Upper halo, 80mm Lower halo 70mm. Like some have said, there are 2 different places you can get the halos....USA and China. When I was looking, no USA halos were available. So, I got the China ones. The driver was included and if you wire them properly, will have the whites as runners and the ambers as turn. Since I was not too worried about salvaging the the bird wing turn signals that were originally on the front, I cut the harness as far up as I could. That way, I can build my harness for a plug and play set up.
Now someone stated that they dont like load resistors. I agree with that sentiment as well. However, my electronic relay that I was using for the rear integrated turn/brake light did not like having all LEDs in all corners. The fronts would blink normally, but the rear was playing hell with the turn signal and brake lights. Now....it is very well possible that the electronic flasher I had was simply not up to the task. Another brand may have very well worked. So....since my electronic flasher did not work does not mean all will not work. Regardless, I had 3 load resistors already. I did a quick test on rears and one front, solved all my problems. So, I bought another box, did the last front and have what I have.
How I mounted mine....Well....thats a bit of a tough one.....The 70mm halo is a drop in perfect fit. No monkeying around with that one other than the small hole to pass the wiring through. The upper scoop hole is actually 78mm. The 80mm will not fit right in. When I did my research, I found that someone had spacers made to adapt the sizes. Since I have no faith in any postal system to send stuff in a reasonable time, I opted to make my own. Now I dont own a machine shop or lathe. I do have dremels, sandpaper, files and patience though. I have this kind of "super epoxy". 3M 04747. Working time of about 30 seconds, sets up under 5 minutes, full cure in about an hour. I made a mold that gave me my diameter of 78mm. Once it was cured, I cut, shaped, smoothed, and painted(Cause it cures offwhite). I then simply epoxied everything to the scoops. My upper halos, I pitched slightly upward for a bit more forward light when dark.

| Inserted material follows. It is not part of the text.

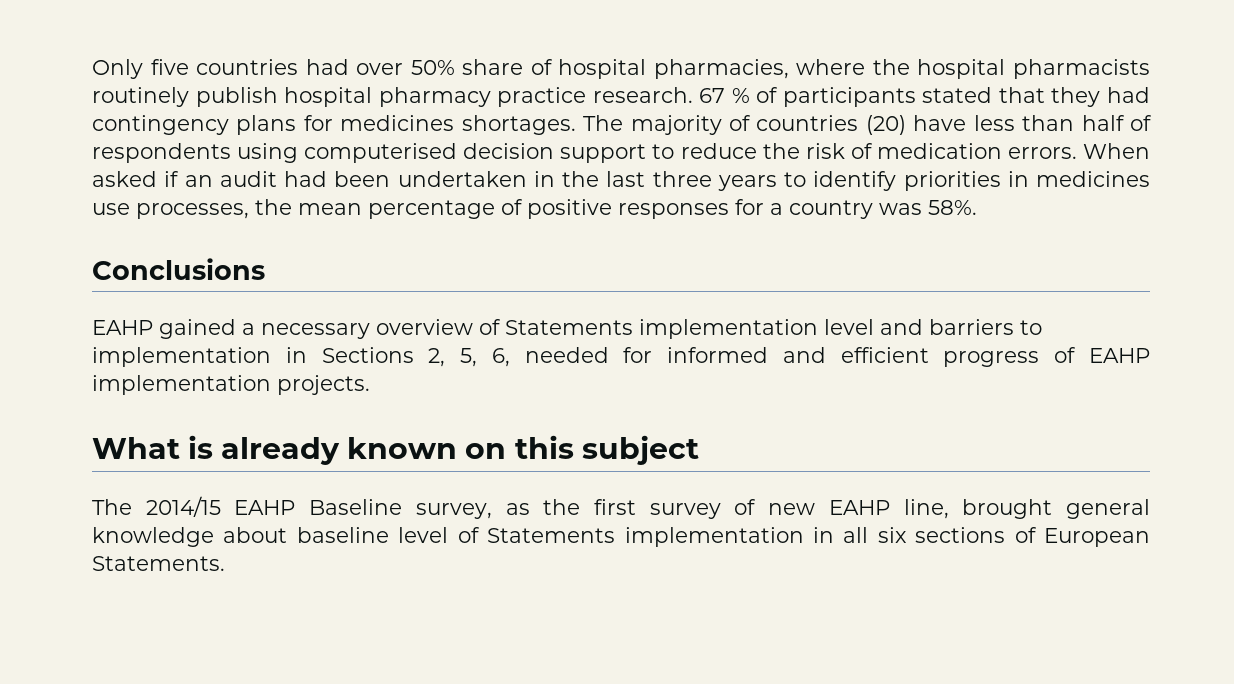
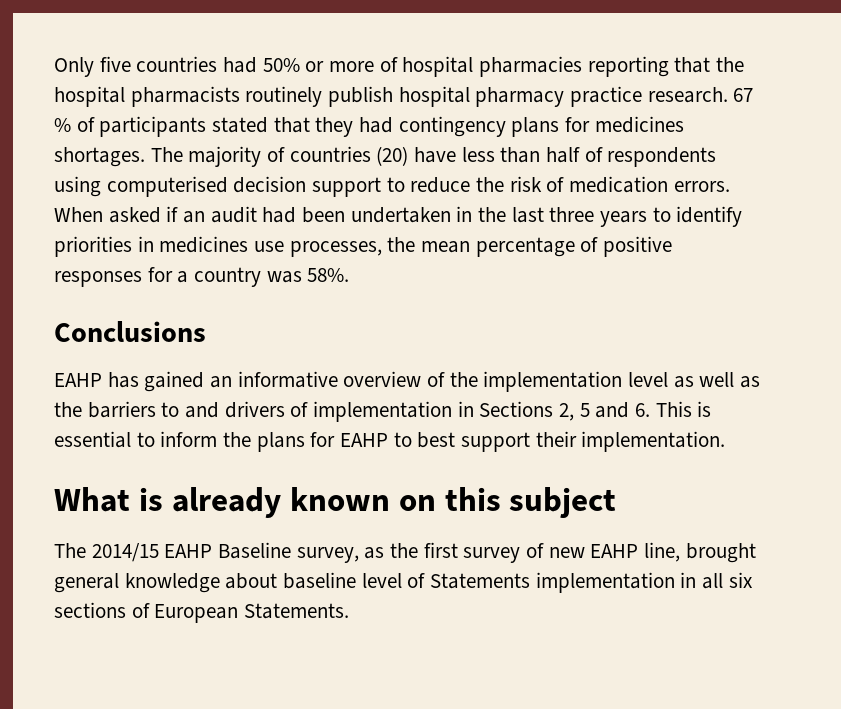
[356,59,866,79] over 50% share of hospital pharmacies, where -> [262,56,711,77] 50% or more of hospital pharmacies reporting that
[159,319,370,339] gained a necessary -> [107,371,338,392] has gained an informative
[505,320,633,335] Statements -> [449,372,478,387] the
[880,319,1042,335] [92,347,1150,367] [92,375,370,395] and barriers to implementation in Sections 2, 5, 6, needed for informed and efficient progress of EAHP implementation projects. -> [673,372,761,388] [54,401,712,422] [54,431,726,452] as well as the barriers to and drivers of implementation in Sections 2, 5 and 6. This is essential to inform the plans for EAHP to best support their implementation.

Mounting the drivers and resistors was easy. Inside their respective scoop near the top leading edge is where they cleared everything for me. Wiring was fed through the frame holes on each side and plugged in to each of their own slots. Wiring was soldered and heat shrinked with sealant in the heat shrink. When mocking the halos up, I did not like the glare look that was coming off the screens. So I removed the screens from the scoops but kept the louvre plastic that everything is mounted to.
As for how reliable this set up will be....anyones guess. However, yesterday, I was out on the Gen 2 for a ride, last leg of my ride, I was caught in a supercell. To say torrential is an understatement. Ended up hailing(twice the size of a pea) that forced me to stop as getting pelted with hail that big hurts. Through that driving rain, hail, cold and previously heat of the day, they are still holding up. No loose components, no adverse operation, no breaks, chips or damage. The bike was up and running yesterday prior to that incident for 530 miles(approximately 8 hours-numerous fuel stops).
In the end....I think what I did was a good torture test. Long hours in the heat. Sudden cold, excessive water....cant call it moisture at this point....and ice. Will my results be yours....no. Will your results be mine....no. Patience is key. I am sure a bought and paid for plug and play unit would have been installed in a fraction of the time I spent. But depending on what I am doing, I will invest my time. For my particular install, about 3 hours including finishing the upper halo mounts and figuring out the flasher business. I may end up trying different electronic flashers in the future to get rid of the resistors. But am unsure at this point. I am of the mindset, if it works, leave it alone.